Protein Balance and Turnover
The body is in a constant state of protein turnover. In other words, every day the body simultaneously degrades and synthesizes proteins. It is estimated that 1 to 2 percent of the total protein in the body is degraded each day (i.e., proteins are broken down to the amino acids that formed them). The source of most of the degraded protein is skeletal muscle, and these amino acids become part of the amino acid pool. About 80 percent of the amino acids that result from protein degradation are resynthesized into new proteins.

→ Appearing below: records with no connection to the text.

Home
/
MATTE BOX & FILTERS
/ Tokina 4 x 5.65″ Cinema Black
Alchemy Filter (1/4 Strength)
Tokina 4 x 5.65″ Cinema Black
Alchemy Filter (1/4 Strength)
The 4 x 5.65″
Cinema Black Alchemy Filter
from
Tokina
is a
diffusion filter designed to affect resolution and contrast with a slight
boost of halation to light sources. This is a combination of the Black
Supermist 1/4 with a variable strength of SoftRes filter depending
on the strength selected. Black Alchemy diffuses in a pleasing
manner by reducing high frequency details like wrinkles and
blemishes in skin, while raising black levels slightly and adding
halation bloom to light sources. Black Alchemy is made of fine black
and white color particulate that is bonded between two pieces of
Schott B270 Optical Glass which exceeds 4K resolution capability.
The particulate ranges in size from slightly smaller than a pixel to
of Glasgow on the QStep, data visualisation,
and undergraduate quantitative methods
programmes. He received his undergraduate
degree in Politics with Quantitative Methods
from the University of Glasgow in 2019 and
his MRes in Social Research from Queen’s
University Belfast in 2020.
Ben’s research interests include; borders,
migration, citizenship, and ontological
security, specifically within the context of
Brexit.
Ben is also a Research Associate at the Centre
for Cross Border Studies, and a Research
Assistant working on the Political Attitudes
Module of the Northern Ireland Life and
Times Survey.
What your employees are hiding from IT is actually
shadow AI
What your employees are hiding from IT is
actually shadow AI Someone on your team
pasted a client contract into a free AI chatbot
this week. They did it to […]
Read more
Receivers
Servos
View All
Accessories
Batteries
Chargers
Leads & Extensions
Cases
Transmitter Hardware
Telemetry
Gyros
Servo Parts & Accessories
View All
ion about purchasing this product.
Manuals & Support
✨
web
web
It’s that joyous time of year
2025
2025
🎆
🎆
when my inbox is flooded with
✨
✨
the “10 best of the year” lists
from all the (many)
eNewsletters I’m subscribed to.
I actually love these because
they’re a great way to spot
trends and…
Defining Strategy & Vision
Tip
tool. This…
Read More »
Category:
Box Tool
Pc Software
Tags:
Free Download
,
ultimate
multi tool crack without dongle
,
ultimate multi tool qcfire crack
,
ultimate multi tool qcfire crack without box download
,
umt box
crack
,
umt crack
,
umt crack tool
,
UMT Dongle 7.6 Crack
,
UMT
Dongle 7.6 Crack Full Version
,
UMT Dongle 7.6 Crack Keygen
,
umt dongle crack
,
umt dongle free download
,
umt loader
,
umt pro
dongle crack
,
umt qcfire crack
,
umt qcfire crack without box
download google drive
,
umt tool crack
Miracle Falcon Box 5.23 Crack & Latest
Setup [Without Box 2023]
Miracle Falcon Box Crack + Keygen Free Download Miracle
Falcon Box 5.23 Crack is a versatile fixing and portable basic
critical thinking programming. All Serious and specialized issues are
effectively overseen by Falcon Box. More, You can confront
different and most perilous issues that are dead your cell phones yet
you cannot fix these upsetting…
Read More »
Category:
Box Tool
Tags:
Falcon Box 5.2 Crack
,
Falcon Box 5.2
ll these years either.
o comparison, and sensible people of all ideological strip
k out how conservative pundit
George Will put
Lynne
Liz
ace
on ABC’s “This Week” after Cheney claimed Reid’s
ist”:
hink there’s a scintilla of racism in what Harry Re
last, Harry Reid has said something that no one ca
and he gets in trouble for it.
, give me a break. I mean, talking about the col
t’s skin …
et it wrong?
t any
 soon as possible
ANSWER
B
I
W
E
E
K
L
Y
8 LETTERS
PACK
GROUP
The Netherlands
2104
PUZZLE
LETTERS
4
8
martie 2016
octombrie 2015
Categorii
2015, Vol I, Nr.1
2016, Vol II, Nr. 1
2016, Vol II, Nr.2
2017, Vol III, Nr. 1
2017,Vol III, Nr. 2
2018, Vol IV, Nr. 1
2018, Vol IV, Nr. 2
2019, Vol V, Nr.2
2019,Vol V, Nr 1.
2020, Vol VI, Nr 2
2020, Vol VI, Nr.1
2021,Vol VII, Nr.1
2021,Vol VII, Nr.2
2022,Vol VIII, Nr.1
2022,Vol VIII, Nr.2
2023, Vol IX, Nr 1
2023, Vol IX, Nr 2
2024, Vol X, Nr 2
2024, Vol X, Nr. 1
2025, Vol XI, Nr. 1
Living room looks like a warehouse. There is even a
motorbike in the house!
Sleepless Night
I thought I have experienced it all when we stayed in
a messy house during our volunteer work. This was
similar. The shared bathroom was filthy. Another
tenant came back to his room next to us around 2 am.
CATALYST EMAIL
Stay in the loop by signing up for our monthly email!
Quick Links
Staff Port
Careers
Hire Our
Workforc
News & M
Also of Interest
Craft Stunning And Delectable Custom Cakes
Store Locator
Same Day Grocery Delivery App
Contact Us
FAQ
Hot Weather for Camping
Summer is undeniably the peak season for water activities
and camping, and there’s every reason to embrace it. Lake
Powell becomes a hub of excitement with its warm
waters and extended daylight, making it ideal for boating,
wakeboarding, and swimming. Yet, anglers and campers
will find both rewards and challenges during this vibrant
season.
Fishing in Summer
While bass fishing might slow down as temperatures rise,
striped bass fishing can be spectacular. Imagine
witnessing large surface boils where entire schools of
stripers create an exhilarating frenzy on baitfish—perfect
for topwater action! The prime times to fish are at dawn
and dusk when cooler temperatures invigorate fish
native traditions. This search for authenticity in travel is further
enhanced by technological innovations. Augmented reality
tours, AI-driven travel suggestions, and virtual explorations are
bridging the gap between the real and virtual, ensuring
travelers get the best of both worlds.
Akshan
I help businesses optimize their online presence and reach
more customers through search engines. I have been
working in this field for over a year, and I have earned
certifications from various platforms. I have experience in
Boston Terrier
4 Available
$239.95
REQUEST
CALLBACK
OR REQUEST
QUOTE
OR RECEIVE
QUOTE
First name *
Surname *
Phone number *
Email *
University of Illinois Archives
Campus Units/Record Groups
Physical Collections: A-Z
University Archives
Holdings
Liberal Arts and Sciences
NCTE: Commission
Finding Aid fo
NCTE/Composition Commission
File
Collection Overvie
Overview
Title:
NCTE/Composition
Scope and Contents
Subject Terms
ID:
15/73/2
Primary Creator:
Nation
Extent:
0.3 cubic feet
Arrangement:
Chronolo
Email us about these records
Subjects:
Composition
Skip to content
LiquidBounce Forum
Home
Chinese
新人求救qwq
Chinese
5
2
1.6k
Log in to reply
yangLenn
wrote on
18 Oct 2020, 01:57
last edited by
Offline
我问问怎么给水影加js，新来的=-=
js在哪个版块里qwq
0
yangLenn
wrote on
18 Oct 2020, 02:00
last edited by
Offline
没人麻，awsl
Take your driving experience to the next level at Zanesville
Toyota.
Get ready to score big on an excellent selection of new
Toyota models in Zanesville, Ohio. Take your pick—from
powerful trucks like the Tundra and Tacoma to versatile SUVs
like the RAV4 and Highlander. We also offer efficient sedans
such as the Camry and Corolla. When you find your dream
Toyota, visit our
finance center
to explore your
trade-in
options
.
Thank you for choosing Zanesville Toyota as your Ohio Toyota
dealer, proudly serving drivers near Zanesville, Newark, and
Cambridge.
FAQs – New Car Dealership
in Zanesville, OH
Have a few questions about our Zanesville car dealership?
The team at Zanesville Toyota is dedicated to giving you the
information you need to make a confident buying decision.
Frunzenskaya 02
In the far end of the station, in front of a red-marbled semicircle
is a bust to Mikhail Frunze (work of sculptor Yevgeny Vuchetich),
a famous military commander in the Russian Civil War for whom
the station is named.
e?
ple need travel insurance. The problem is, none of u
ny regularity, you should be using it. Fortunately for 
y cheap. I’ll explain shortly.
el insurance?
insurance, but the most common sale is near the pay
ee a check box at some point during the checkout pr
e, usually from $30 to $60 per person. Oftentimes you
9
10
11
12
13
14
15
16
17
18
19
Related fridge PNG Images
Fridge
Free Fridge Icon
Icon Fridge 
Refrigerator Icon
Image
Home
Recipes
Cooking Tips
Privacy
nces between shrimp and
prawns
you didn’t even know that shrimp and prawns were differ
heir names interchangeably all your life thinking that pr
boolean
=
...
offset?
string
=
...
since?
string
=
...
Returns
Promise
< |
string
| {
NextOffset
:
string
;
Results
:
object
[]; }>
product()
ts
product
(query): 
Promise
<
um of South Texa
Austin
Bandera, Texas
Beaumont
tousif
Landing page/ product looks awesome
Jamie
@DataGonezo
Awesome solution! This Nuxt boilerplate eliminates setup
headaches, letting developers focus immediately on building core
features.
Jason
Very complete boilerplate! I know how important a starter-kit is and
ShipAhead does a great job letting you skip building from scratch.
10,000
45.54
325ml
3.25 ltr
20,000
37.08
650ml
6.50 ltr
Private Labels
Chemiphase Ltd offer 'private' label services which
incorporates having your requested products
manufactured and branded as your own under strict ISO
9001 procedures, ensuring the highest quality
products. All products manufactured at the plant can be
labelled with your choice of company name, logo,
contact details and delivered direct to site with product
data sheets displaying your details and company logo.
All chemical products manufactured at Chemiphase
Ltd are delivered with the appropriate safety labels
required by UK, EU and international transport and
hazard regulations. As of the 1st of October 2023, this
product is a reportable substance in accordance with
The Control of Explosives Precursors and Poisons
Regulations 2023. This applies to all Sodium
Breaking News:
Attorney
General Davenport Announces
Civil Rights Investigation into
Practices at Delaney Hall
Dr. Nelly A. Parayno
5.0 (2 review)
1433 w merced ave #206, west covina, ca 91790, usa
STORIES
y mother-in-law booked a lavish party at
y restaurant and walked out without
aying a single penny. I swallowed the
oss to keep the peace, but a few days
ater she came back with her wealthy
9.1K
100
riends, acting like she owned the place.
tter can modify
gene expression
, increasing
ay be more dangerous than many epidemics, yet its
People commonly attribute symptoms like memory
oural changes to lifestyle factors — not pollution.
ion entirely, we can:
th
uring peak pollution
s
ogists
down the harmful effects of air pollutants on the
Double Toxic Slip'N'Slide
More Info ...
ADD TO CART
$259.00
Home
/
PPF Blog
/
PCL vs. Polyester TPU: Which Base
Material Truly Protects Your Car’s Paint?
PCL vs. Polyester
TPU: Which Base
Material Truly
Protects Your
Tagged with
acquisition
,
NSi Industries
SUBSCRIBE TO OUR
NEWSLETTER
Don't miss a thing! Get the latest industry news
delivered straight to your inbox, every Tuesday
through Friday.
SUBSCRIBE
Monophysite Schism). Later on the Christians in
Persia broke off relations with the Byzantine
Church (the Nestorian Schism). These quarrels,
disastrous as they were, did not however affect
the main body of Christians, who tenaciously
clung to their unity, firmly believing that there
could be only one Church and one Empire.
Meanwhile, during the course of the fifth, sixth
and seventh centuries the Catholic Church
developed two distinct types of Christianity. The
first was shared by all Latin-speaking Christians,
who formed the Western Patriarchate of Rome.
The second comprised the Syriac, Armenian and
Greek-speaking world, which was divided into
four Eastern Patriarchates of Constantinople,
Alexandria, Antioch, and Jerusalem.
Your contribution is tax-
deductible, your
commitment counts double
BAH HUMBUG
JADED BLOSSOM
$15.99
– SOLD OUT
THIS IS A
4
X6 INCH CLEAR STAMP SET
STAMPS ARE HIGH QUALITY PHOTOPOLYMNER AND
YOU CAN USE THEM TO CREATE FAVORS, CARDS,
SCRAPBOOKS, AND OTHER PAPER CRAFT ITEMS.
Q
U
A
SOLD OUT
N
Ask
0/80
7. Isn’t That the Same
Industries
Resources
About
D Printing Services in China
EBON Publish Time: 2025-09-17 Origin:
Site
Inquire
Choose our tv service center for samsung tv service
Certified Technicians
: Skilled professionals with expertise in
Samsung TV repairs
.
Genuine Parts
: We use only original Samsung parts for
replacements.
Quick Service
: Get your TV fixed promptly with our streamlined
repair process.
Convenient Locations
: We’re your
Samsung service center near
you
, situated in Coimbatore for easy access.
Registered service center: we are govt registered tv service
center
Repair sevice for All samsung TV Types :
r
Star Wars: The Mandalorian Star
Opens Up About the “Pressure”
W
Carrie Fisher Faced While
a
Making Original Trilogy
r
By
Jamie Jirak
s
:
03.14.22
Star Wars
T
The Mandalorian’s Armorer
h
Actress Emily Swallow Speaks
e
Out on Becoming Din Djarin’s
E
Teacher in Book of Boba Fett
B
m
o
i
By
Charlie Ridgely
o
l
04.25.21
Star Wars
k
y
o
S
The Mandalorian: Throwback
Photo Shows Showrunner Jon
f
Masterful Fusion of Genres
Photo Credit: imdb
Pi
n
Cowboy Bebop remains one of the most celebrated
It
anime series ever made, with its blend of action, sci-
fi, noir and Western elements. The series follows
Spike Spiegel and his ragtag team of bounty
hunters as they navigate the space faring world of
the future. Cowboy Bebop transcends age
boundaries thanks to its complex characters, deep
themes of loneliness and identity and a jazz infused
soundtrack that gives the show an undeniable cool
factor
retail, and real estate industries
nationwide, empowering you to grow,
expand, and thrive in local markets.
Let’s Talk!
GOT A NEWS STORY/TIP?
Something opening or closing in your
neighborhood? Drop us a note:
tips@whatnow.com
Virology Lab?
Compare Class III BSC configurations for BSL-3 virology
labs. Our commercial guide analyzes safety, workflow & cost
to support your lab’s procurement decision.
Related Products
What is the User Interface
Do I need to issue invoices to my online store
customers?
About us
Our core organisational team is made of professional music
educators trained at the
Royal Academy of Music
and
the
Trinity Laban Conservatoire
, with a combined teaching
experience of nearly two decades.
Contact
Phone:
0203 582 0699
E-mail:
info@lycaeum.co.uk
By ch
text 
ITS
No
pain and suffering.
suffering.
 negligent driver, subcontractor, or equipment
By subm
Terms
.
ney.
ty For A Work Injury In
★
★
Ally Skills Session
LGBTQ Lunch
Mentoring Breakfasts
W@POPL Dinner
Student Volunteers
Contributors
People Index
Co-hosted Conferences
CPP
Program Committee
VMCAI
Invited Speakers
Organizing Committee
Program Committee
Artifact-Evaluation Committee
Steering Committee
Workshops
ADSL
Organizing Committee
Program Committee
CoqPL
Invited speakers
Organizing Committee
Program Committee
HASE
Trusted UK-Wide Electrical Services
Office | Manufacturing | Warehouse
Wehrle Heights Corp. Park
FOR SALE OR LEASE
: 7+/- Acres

In a starvation state, protein degradation outpaces protein synthesis. Each protein in the body has its own turnover rate. Some turn over very quickly, in a matter of minutes, while others take several months to turn over. Protein metabolism is never static; rather, it is always changing. One way to measure and describe the changes is to determine nitrogen balance. Nitrogen balance is the difference between total nitrogen (protein) intake and total nitrogen loss (via the urine and feces), usually determined over several weeks. When intake is equal to loss, a state of nitrogen balance exists. When intake is greater than loss, a person is in positive nitrogen balance. Conversely, when loss is greater than intake, a state of negative nitrogen balance is present.